Opinion
November 4, 1999
Jeffrey R. Metz for Petitioner-Appellant.
Maddy Tarnofsky for Intervenors-Respondents.
ELLERIN, P.J., WILLIAMS, WALLACH, BUCKLEY, FRIEDMAN, JJ.
Order and judgment (one paper), Supreme Court, New York County (Elliott Wilk, J.), entered December 21, 1998, which denied petitioner landlord's application pursuant to CPLR article 78 to annul respondent Division of Housing and Community Renewal's (DHCR's) determination that the apartment in question was subject to rent stabilization, and dismissed the proceeding, unanimously affirmed, without costs.

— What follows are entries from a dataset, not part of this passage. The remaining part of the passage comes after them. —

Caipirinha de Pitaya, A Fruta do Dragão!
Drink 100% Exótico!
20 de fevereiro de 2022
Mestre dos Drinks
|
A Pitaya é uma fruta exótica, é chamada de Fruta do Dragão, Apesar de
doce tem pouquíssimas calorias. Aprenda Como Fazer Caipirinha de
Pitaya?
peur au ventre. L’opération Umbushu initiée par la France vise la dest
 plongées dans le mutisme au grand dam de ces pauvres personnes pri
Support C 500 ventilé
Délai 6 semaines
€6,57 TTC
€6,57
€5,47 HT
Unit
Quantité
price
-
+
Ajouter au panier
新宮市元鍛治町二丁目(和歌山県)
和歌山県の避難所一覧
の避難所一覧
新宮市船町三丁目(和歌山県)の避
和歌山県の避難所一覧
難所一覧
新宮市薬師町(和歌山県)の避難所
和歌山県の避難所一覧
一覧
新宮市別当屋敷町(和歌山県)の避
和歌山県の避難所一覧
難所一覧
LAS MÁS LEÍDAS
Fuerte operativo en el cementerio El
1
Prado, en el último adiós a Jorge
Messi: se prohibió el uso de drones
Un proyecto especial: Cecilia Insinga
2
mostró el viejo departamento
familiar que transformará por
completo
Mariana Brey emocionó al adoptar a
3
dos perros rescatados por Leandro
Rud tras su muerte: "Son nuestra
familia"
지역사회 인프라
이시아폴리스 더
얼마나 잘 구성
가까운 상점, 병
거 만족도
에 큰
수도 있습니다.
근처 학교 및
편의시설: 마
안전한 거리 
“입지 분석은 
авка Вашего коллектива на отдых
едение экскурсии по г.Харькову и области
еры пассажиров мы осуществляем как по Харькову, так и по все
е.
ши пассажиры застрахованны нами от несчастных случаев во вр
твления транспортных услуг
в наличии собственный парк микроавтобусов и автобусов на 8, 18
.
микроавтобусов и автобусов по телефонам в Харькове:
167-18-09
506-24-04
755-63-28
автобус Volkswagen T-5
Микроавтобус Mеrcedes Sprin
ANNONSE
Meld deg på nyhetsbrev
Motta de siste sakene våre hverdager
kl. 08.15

The IAS court properly declined to disturb DHCR's determination that the apartment in question remained subject to rent stabilization, since the improvements made to the apartment, and the subsequent allowable rent increase, pursuant to9 NYCRR § 2522.4, did not bring the legal regulated rent to an amount exceeding $2,000. In this connection, DHCR's determination to disallow costs attributed to plumbing work was rationally based since petitioner failed to submit sufficient documentation specifying the work performed and its cost (see, 985 Fifth Ave., Inc. v. State Div. of Hous. Community Renewal, 171 A.D.2d 572, lv denied 78 N.Y.2d 861; see also, Pechock v. State Div. of Hous. Community Renewal, 253 A.D.2d 655).
THIS CONSTITUTES THE DECISION AND ORDER OF SUPREME COURT, APPELLATE DIVISION, FIRST DEPARTMENT.